個人の場合は所得税のように収入に応じて税額が決まり、控除制度も用意されています。しかし所得税の場合その年の所得額が課税の対象になるのに対し、住民税は前年の所得額が課税の対象に。そのため無職でその年の収入がなかったり、収入が少なかったりした場合でも、所得の額に関係なく、前年に収入があれば、必ずその所得分の住民税を納めなければなりません。
住民税の課税期間は前年の1月1日〜12月31日。その間の所得に課され、納付がスタートするのは課税期間が終わった翌年からです。6月上旬〜中旬頃自宅に納付書が送られます。
会社に勤めている場合、毎月給料から住民税が月割で天引きされる「特別徴収」となります。一方自営業や個人事業主、無職などの人は年4回納付書が送られてきてから支払う「普通徴収」になるのが一般的。

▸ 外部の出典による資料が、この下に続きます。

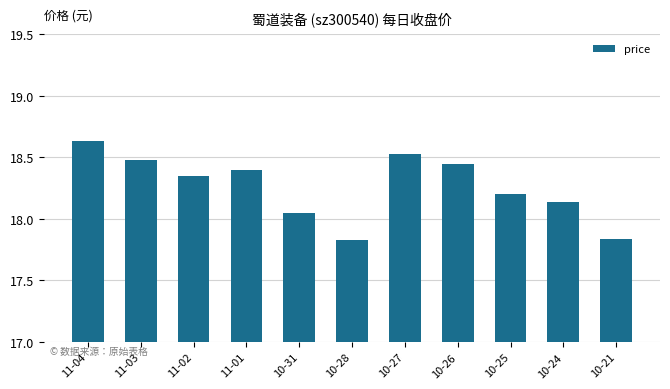

Approximately how many times larger is the value at 11-02 compared to 11-01?

1.0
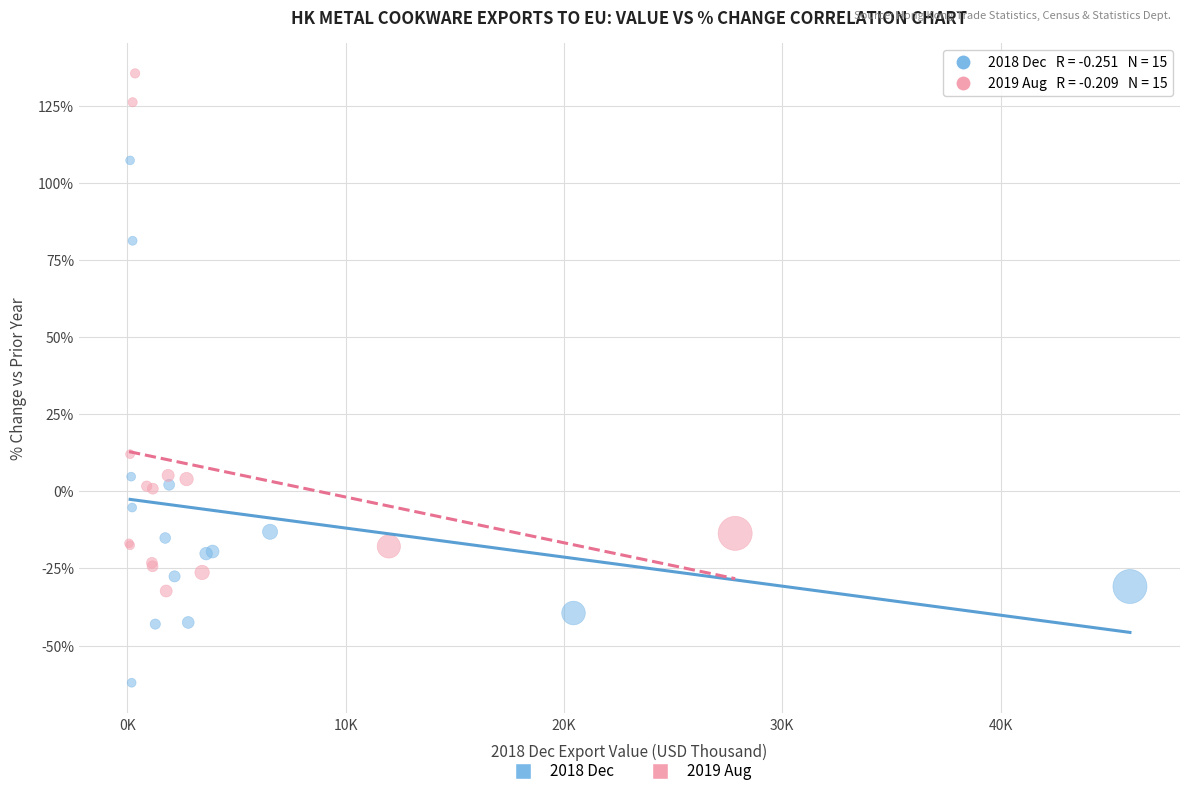

Which series reaches the maximum Y coordinate?

2019 Aug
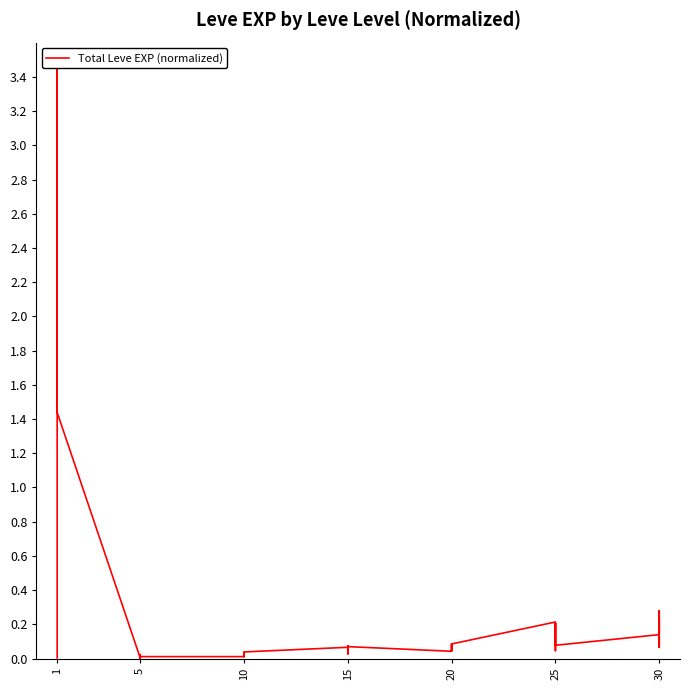

At which category does the chart reach its minimum across all series?

1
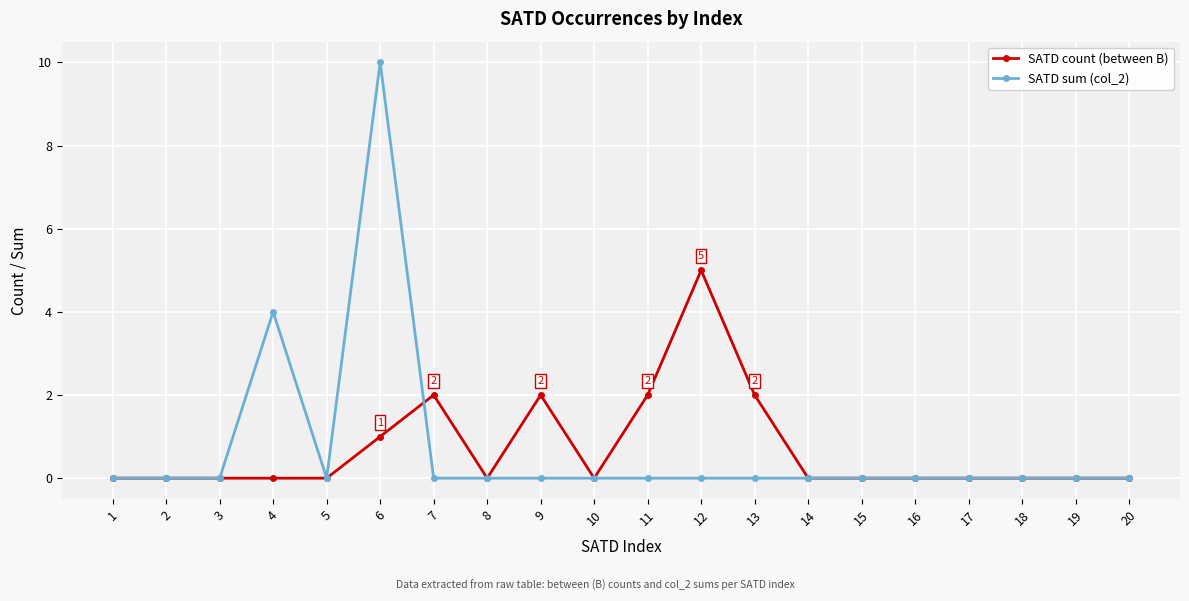

True or false: SATD count (between B) has more than 2 points higher than both neighbors.

True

1年分の税額を一括で支払うことも可能です。
住民税には「所得割」と「均等割」の2種類の課税方法がとられています。所得割とは所得金額に応じて課税される方法で、所得が多い人ほどより多くの税額を負担することに。対して均等割は非課税の人を除き所得金額に関係なく、平等に同じ税額を負担する課税方法です。
この均等割の税額の増減は県や市区町村の裁量で決まります。これが地域によって住民額の税額に違いが出る理由です。
住民税を納める義務がないのは、生活保護を受けている人や一年の所得金額の合計が各市町村が定める金額以下の人です。また育児休業期間中に受けた給付金は非課税となり、経済的な理由で住民税の納付が猶予される場合もあります。
宮城県では環境問題の対策の一環として「みやぎ環境税」があり、均等割で年額1,200円が設定されています。
岩手県では「いわての森林づくり県民税」と呼ばれる特例で、森林保全や整備を行うことを目的に均等割で年額1,000円が増税。
また山形県では森林の整備や、県民が参加する森づくり活動などを行うための財源として、「やまがた緑環境税」が設定されており、同様に年額1,000円が増税されています。
環境保全をはじめとする目的のもと、均等割で年額1,000円が設定されている都道府県が「岩手県」「山形県」「福島県」「茨城県」「岐阜県」「三重県」と全国に6県存在するため、同率2位となっています。
2006年の財政破綻から、翌年財政再生団体に指定された夕張市。現在も市の財政は苦しい状況にあります。このような場合は特別税率が設定されているため、基準よりも住民税が高くなることがあります。
夕張市の税率は平成29年に見直され、超過税率はなくなったものの特例法による加算が市民税・道民税ともに500円。合算して年額1,000円が、平成35年まで増税されることとなります。
豊岡市では所得割で0.1%が超過課税によって増税されており、市民税は6.1%となっています。また兵庫県の県民税には年額800円の県民緑税が設定されており、均等割で合計2,300円が課税されます。
横浜市では農地や緑地の維持管理のための財源として「横浜みどり税」が定められており、均等割で年額900円が課税されています。また神奈川県には「水源環境保全税」があり、さらに均等割で年額300円が上乗せされ、所得割では超過税率で0.025%の増税となっています。